The night pressed in and the fast paced main road we were weaving along was unapologetically winding. The signage was small and badly lit, the laybys were non-existent (or at least invisible to the human eye) and the opportunity to slow down was marred by the constant traffic. Curses were uttered from the cockpit as we missed the second turning for a campsite, right about the same time we witnessed the remains of a car nestled in a ditch. It was with relief and delight we located our third possible campsite, leaving the danger behind as we turned from the main road, up a dark and peaceful track.
After a night parked alongside the crashing force of Moawhango Dam, our drive back to the main road gifted a panoramic view of the tundra filled Tongariro National Park and the volcanic mountain range at the forefront.
The rest of our day was focused with reaching Wellington. A long and arduous drive, especially after the previous day, I think we were all glad to reach the city and park up for the night without too much trouble. Driving from the outskirts to the centre was a journey I hadn’t too frequently made and was all too ready to once again appreciate the rolling hills littered with artfully placed houses, the railway line running in and out of sight and the great blue abyss to our right.

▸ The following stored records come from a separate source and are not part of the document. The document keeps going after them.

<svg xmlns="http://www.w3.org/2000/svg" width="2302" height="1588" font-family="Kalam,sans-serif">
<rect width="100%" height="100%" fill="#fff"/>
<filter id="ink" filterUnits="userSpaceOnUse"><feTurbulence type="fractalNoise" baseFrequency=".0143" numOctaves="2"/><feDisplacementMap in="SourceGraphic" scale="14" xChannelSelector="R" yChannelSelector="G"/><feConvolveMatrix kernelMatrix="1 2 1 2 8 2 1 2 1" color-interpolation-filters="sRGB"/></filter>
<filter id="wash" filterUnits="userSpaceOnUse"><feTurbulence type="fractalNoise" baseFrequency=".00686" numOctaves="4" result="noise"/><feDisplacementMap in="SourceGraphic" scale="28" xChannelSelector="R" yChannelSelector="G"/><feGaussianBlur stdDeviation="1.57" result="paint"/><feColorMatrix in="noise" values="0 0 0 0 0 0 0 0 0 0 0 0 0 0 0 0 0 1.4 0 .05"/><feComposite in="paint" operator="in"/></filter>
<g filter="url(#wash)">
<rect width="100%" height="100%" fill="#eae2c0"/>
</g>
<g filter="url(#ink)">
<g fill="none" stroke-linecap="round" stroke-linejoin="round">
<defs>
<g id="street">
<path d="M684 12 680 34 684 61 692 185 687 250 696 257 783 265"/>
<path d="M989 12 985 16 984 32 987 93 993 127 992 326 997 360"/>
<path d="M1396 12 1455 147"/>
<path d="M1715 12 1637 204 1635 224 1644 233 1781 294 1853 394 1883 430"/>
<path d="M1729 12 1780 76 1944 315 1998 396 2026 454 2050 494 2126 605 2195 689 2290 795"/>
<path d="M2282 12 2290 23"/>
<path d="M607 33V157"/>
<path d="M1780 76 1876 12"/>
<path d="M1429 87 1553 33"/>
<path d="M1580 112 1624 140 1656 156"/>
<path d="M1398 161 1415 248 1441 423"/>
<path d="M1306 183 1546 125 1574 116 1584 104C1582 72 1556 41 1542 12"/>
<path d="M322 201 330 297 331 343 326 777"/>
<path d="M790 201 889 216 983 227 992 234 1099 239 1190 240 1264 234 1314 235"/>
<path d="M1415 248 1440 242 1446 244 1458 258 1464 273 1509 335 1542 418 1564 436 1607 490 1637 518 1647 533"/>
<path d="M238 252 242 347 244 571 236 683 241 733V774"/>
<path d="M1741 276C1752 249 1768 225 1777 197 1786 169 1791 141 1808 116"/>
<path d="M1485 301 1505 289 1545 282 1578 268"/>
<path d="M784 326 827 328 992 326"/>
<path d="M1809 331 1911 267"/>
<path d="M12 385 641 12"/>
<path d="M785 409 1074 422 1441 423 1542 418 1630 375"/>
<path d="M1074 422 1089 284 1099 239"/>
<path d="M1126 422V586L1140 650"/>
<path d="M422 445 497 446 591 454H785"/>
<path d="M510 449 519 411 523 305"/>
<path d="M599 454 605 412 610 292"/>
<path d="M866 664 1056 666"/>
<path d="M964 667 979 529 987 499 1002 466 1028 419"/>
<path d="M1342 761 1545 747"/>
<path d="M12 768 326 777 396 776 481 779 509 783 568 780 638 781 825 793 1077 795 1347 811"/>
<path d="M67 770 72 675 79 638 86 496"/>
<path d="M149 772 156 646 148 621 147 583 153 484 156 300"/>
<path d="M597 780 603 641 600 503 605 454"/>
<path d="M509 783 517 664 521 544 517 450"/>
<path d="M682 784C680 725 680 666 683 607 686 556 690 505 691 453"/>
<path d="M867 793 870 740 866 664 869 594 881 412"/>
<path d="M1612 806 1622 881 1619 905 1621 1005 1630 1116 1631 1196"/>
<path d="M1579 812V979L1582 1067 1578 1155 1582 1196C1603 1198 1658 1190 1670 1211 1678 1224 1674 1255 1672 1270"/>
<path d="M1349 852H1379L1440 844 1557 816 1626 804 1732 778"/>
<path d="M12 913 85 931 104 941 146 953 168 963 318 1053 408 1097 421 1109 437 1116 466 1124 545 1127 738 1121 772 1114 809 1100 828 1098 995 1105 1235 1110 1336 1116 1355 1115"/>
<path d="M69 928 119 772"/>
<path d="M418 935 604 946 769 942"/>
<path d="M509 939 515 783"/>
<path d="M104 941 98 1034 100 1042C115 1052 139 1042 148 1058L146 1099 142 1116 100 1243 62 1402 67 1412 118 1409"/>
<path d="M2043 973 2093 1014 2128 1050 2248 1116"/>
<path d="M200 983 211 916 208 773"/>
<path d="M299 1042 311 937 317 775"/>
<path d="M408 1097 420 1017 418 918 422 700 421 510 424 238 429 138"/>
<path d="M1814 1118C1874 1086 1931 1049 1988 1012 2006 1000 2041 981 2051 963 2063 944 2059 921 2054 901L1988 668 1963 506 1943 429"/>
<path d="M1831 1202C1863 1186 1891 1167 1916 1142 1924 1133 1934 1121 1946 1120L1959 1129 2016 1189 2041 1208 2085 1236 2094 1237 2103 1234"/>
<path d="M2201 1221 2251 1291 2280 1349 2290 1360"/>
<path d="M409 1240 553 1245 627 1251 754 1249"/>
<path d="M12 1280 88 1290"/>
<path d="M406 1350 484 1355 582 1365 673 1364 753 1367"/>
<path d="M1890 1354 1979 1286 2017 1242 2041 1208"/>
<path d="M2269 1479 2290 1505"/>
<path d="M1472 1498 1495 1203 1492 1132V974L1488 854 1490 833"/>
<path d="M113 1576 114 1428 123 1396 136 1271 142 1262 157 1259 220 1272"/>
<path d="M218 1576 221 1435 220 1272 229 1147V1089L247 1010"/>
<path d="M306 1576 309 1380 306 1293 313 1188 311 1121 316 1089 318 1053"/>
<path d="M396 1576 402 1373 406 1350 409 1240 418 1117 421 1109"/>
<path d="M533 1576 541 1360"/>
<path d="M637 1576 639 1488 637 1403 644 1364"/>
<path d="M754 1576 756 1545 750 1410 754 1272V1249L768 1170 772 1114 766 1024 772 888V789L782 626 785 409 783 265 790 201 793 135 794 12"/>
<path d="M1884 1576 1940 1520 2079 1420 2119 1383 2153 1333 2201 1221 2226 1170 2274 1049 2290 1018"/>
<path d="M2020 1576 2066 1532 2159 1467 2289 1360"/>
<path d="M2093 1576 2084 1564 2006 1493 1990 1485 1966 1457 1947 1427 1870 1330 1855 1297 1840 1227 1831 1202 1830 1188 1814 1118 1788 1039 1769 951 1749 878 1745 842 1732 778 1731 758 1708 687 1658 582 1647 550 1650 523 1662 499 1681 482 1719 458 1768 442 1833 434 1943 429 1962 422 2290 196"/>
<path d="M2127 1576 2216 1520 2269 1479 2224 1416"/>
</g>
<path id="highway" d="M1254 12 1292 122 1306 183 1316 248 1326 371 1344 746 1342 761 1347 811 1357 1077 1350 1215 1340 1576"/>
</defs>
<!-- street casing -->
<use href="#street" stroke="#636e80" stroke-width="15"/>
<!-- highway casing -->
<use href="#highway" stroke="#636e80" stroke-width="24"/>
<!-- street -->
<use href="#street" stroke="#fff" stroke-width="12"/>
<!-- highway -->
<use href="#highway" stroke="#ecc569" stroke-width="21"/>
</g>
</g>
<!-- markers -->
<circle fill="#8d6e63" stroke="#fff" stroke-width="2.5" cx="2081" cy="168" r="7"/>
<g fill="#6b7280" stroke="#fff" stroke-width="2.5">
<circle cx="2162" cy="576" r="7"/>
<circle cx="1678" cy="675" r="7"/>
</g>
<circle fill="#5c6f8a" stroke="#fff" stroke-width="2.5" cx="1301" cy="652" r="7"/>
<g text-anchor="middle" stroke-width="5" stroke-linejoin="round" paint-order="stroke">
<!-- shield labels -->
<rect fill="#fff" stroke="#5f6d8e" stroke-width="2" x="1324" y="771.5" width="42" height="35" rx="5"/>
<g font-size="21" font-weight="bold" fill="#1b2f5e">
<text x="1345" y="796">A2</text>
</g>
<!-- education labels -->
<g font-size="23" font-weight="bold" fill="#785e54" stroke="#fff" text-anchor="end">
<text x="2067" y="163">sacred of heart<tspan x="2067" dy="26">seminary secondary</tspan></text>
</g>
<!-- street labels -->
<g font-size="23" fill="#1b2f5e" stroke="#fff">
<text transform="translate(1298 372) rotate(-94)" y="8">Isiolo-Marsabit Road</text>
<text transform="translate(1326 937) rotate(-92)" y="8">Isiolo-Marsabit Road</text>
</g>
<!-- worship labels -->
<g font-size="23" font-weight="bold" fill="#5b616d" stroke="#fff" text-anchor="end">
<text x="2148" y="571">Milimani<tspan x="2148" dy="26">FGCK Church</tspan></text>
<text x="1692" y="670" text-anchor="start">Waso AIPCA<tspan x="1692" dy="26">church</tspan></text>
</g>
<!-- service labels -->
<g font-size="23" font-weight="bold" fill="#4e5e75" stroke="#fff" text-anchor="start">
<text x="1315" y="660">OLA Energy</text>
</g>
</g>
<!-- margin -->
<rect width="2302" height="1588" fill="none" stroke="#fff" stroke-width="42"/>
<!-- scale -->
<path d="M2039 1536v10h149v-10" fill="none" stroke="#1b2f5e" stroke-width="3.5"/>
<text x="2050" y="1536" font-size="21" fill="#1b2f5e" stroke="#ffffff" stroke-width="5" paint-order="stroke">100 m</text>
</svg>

Our final night on the North Island was spent in the city centre. Having left our motorhome to save our sleeping spot, we caught a bus into town. We enjoyed an evening meal at my favourite coffee shop, a wander through the Friday Night Market where the atmosphere was filled with excitement, people bustling, eating from the variety of food stalls and many entranced to a standstill by the vocals of a young performer.
The constant buzz of Cuba Street, the boat filled harbour and that overall laid back feeling it seems only the capital of New Zealand could offer, all evoked nostalgia in me. Nostalgia for the city itself and for the people who’d helped me call it a home for three wonderful months.
This journey it seemed would be filled to bursting with memories both old and new.
Great to be able to give my daughter a big hug (in fact lots of them) over this wonderful 4 week holiday. And the first time since she set off on her travels in September 2014! The scenery was truly awe inspiring although for me it was the priviledge of spending time with my fantastic daughter that was the real highlight of the holiday. Nicki has grown into a truly amazing, thoughtful and caring young woman oozing fun and positive energy. I couldn’t be more proud of her!